Revision as of 20:16, 7 June 2021


Template:Working on New page under construction

As a researcher or a post graduate student in climate science you do most of your work on a computer. If you were working in a laboratory you would be following a set of rules and protocols, you would be documenting your experiments to be able to reproduce them later or describe them to others in a detailed and exact way. When we are sitting at our desk it is really easy to forget that what we are doing will eventually be shared with others. If you are writing a paper you are used  to receive a set of guidelines and to justify and references anything you write, as well as making sure is readable and well presented. We are not used to share our data and code but they are just another research product.

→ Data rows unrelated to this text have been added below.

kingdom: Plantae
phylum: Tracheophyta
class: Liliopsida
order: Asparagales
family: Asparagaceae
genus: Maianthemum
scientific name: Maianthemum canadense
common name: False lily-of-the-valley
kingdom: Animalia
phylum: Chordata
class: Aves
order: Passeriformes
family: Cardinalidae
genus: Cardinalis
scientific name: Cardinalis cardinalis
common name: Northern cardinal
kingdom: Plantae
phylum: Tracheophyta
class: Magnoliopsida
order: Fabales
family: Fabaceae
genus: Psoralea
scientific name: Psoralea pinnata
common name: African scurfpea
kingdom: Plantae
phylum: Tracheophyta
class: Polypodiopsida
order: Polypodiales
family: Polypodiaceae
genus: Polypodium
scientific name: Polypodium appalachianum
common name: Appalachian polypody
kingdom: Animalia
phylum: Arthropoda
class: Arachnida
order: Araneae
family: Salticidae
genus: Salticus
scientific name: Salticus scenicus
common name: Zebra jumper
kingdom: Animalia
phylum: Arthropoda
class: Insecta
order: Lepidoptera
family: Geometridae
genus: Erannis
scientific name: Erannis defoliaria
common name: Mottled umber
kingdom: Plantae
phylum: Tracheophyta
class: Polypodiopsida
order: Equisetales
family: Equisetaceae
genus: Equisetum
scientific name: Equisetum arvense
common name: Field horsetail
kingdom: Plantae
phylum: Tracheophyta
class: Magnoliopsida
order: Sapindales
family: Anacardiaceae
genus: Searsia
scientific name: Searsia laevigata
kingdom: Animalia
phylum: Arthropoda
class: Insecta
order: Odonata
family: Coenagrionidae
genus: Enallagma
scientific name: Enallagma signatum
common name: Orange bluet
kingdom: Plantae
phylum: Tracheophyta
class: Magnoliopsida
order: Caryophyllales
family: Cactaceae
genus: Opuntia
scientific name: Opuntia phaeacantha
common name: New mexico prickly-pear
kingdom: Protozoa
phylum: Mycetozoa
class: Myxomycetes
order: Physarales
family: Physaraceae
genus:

As such they are also covered by requirements, however lots of these have been introduced only recently and the guidelines are continuosly evolving.

This is why we prepared this data induction, as an attempt to clarify what your responsibilities are, by covering all the applicable data policies and requirements, but also providing a set of guidelines and services which will help you satisfy them.

This induction is structured in three parts, starting from your responsibility as a researcher.

Part 1: Policy 

In the first part we are covering the ARC and institutional requirements, the journal publishers requirements and the CLEX data policy. Trying to put all these requirements together can be confusing and overwhelming. The key is to remember that the CLEX data policy is an intepretation of how these requirements can be applied to climate science and all our guidelines are aiming to help you satisfying them. We also try to cover gaps in data services and are always available to help you.

All the policies are based upon the FAIR principles so this is the best place to start to understand better what your data and code should look like and why this is important.

Part 2: Publishing

You can satisfy most of the requirements by publishing your data, which is why in the second part we focus on publishing. Publishing is also the best way of sharing your data with others. While just putting your data online somewhere might seems the quickest solution, if your data is not properly described and formatted, it is of little use to anyone.

Part 3: Best practices

The final part is covering the best practices to manage your data and code. Publishing is just the last step in your data workflow, proper planning and adoption of best practices from the start of your project makes publishing much easier as well as optimising the use of our shared storage and computational resources.

Induction outcomes

At the end of this induction you should have all the information necessary to manage, share and publish your data. In particular:

  • you will know what data you are required to archive, share or publish according to your institution, the ARC or in order to publish a paper.  
  • you will be familiar with the key data concepts and terminlogy
  • you will know how to choose and apply data and software licensing
  • you will be familiar with and know how to use conventions and standard used by the climate community
  • you will know how to manage storage and computational resources available to you
  • you will be ready when asked to publish data to make all the relevant choices:
    • which data to publish,
    • where to publish,
    • how to prepare your data and finally how to advertise your newly published dataset

 

Managing your data properly, in a way that makes your research easier to reproduce and share and more valuable, it is not complicated, it will eventually become just another working habit. However, you might encounter concepts and terminology that are new for you. To help you we listed the definitions of all the most commonly used terms, key concepts and acronyms.